> [Work task] From the line containing "thumb cmc: (16, 296)" through the last line of the entries, set down every line exactly and add nothing.

==============================

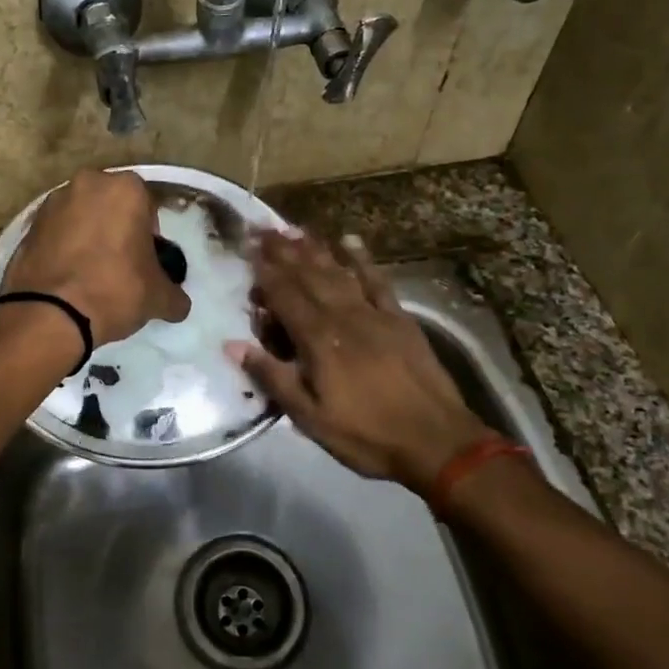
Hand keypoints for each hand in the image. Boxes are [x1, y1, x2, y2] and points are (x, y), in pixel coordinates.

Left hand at [1, 169, 190, 346]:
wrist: (50, 313)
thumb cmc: (115, 290)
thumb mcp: (159, 297)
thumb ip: (174, 294)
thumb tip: (177, 304)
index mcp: (125, 188)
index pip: (147, 207)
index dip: (149, 237)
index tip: (145, 262)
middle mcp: (87, 183)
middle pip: (111, 206)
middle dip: (117, 229)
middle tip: (120, 266)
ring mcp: (52, 202)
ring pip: (81, 217)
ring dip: (88, 236)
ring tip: (91, 274)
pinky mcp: (28, 225)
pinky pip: (56, 233)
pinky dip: (63, 248)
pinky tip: (68, 278)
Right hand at [230, 230, 496, 492]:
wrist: (436, 440)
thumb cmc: (366, 434)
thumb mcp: (309, 417)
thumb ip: (272, 376)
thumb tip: (232, 344)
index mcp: (318, 340)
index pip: (284, 296)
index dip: (264, 272)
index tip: (247, 248)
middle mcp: (343, 316)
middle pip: (308, 276)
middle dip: (283, 251)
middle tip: (263, 228)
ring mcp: (374, 313)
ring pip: (338, 272)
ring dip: (314, 249)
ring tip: (294, 229)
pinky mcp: (399, 318)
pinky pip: (377, 281)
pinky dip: (362, 259)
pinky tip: (350, 240)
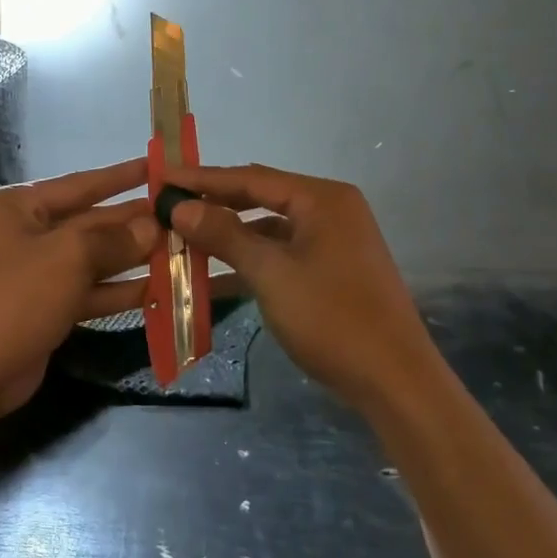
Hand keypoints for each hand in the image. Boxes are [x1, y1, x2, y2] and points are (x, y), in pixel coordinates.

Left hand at [0, 158, 158, 418]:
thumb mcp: (69, 256)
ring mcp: (33, 273)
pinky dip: (118, 290)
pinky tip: (158, 288)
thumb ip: (114, 238)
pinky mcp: (44, 307)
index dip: (120, 176)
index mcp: (16, 207)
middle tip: (179, 215)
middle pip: (88, 222)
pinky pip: (88, 291)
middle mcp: (23, 233)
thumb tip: (153, 227)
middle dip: (132, 222)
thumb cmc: (16, 296)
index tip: (156, 167)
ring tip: (179, 250)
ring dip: (132, 258)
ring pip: (92, 259)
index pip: (79, 184)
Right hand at [161, 163, 440, 408]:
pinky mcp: (332, 269)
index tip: (162, 178)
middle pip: (260, 198)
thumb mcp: (271, 274)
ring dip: (228, 237)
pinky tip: (214, 279)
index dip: (203, 179)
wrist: (394, 380)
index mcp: (321, 199)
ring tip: (182, 242)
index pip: (251, 177)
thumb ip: (225, 234)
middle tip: (167, 207)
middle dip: (214, 205)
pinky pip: (282, 255)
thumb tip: (181, 207)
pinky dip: (251, 263)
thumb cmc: (331, 318)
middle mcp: (330, 210)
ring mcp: (333, 241)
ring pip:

==============================

> [Final answer]
thumb cmc: (16, 296)
index tip: (156, 167)
ring tip: (179, 250)
ring dip: (132, 258)
ring pip: (92, 259)
index pip: (79, 184)
Right hand at [161, 163, 440, 408]:
pinky mcp: (332, 269)
index tip: (162, 178)
middle pip: (260, 198)
thumb mcp: (271, 274)
ring dip: (228, 237)
pinky tip: (214, 279)
index dip: (203, 179)
wrist: (394, 380)
index mcp: (321, 199)
ring tip: (182, 242)
index pip: (251, 177)
thumb ip: (225, 234)
middle tip: (167, 207)
middle dip: (214, 205)
pinky pip: (282, 255)
thumb tip: (181, 207)
pinky dip: (251, 263)
thumb cmc: (331, 318)
middle mcp: (330, 210)
ring mcp: (333, 241)
ring pip:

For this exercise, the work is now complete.